Er wordt een basisanalyse uitgevoerd als er sprake is van afgiften of gebruik op enkele dagen. Er wordt een uitgebreidere simulatie uitgevoerd wanneer er meer gegevens beschikbaar zijn. In beide gevallen worden artikelen met minder dan een bepaald minimumaantal dagen aan historie afzonderlijk behandeld.

Ga volgens deze procedure te werk om algemene parameters op te geven voor artikelen met permanente voorraad.

  1. Meld u aan als Applicatie Beheerder of Inkoop Beheerder.
  2. Als Applicatie Beheerder selecteert u Aanbodbeheer > Voorraadinformatie > Configuratie.
    Als Inkoop Beheerder selecteert u Voorraadinformatie > Configuratie.
  3. Selecteer het tabblad Algemene configuratie permanente voorraad.
  4. Geef de volgende gegevens op:
    Grens minimumperiode werkelijke voorraad (weken)
    Geef de grens voor de minimumperiode van werkelijke voorraad op in weken. Een deel van de analyse wordt uitgevoerd gedurende een groot tijdvak. Bijvoorbeeld: 52 weken. De recentste periode, bijvoorbeeld 10 weken aan historie, is echter belangrijk om het minimumbedrag te bepalen dat op voorraad was.
    Minimum aantal afgiftedagen om in aanmerking te komen voor analyse
    Geef een waarde op voor het minimumaantal dagen dat een artikel moet worden gebruikt om in aanmerking te komen voor analyse.
    Minimum aantal afgiftedagen om in aanmerking te komen voor simulatie
    Geef een waarde op voor het minimumaantal dagen dat een artikel moet worden gebruikt om in aanmerking te komen voor simulatie.
    Minimum aantal dagen historie
    Geef het minimumaantal dagen op dat het artikel in de historie moet voorkomen om in aanmerking te komen voor simulatie.
    Offset bestelpunt (eenheden)
    Geef een offsetwaarde voor het bestelpunt op. Omdat een order wordt geactiveerd wanneer de voorraad het bestelpunt bereikt, is het nuttig om het doel op ten minste 1 eenheid hoger te zetten. Dit veld kan worden overschreven.

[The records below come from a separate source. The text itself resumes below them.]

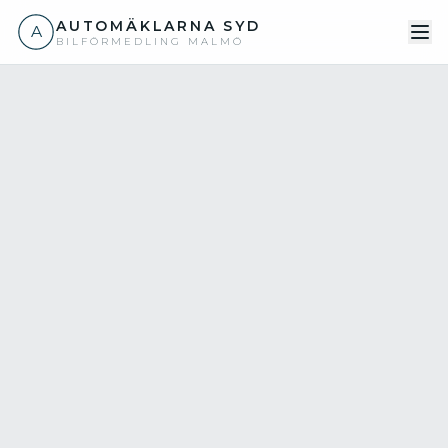
AUTOMÄKLARNA SYD
A
BILFÖRMEDLING MALMÖ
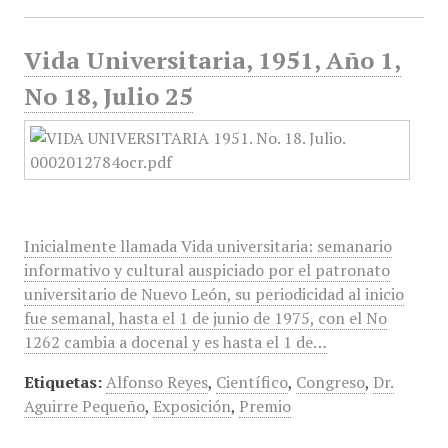
Vida Universitaria, 1951, Año 1,
No 18, Julio 25
Inicialmente llamada Vida universitaria: semanario
informativo y cultural auspiciado por el patronato
universitario de Nuevo León, su periodicidad al inicio
fue semanal, hasta el 1 de junio de 1975, con el No
1262 cambia a docenal y es hasta el 1 de…
Etiquetas:
Alfonso Reyes
,
Científico
,
Congreso
,
Dr.
Aguirre Pequeño
,
Exposición
,
Premio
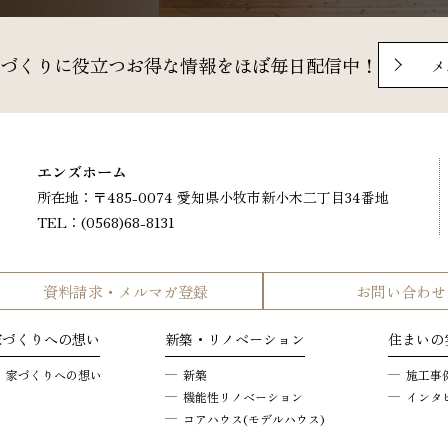
づくりに役立つ
お得な情報をほぼ毎日配信中！
メ
エンズホーム
所在地：
〒485-0074 愛知県小牧市新小木二丁目34番地
TEL：(0568)68-8131
資料請求・メルマガ登録
お問い合わせ
家づくりへの想い
新築・リノベーション
住まいの
家づくりへの想い
新築
施工事
機能性リノベーション
インタ
コアハウス(モデルハウス)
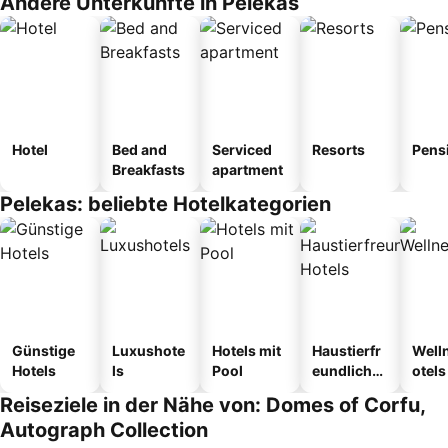
Andere Unterkünfte in Pelekas
Hotel
Bed and
Serviced
Resorts
Pens
Breakfasts
apartment
Pelekas: beliebte Hotelkategorien
Günstige
Luxushote
Hotels mit
Haustierfr
Well
Hotels
ls
Pool
eundliche
otels
Hotels
Reiseziele in der Nähe von: Domes of Corfu,
Autograph Collection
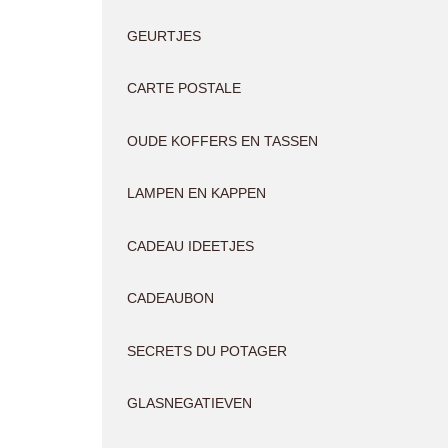
GEURTJES
CARTE POSTALE
OUDE KOFFERS EN TASSEN
LAMPEN EN KAPPEN
CADEAU IDEETJES
CADEAUBON
SECRETS DU POTAGER
GLASNEGATIEVEN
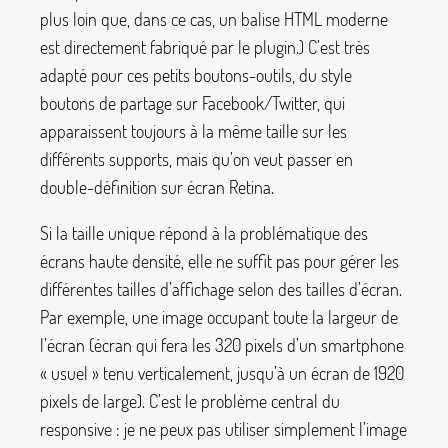
plus loin que, dans ce cas, un balise HTML moderne
est directement fabriqué par le plugin.) C’est très
adapté pour ces petits boutons-outils, du style
boutons de partage sur Facebook/Twitter, qui
apparaissent toujours à la même taille sur les
différents supports, mais qu’on veut passer en
double-définition sur écran Retina.
Si la taille unique répond à la problématique des
écrans haute densité, elle ne suffit pas pour gérer les
différentes tailles d’affichage selon des tailles d’écran.
Par exemple, une image occupant toute la largeur de
l’écran (écran qui fera les 320 pixels d’un smartphone
«
usuel
» tenu verticalement, jusqu’à un écran de 1920
pixels de large). C’est le problème central du
responsive : je ne peux pas utiliser simplement l’image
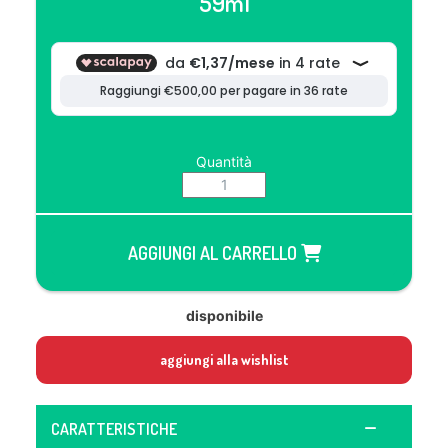
59ml
Quantità
AGGIUNGI AL CARRELLO
disponibile
aggiungi alla wishlist
CARATTERISTICHE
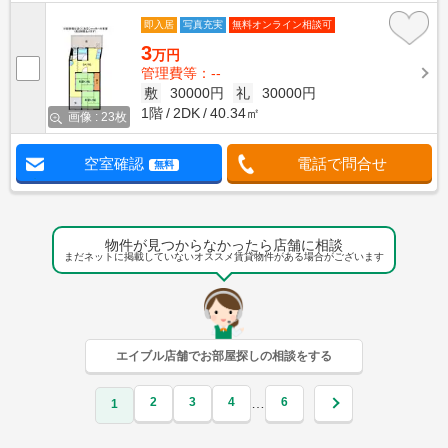
即入居
写真充実
無料オンライン相談可
3
万円
管理費等：--
敷
30000円
礼
30000円
1階
2DK
40.34㎡
画像 : 23枚
空室確認
電話で問合せ
無料
物件が見つからなかったら店舗に相談
まだネットに掲載していないオススメ賃貸物件がある場合がございます
エイブル店舗でお部屋探しの相談をする
2
3
4
6
…
1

    Minimale vermenigvuldigingsfactor
    Geef een waarde voor de minimale vermenigvuldigingsfactor op. We raden u aan het bestelpunt op of boven een minimale waarde te houden, berekend op basis van historische gegevens. Stel het bestelpunt in op 0 om de functie uit te schakelen. Laat het veld op 1 staan om de berekende waarde te gebruiken. U kunt het veld op een decimale waarde instellen om deze nauwkeuriger te corrigeren. Bijvoorbeeld: 1,25 is 25% boven het minimum en 0,75 is 25% onder het minimum.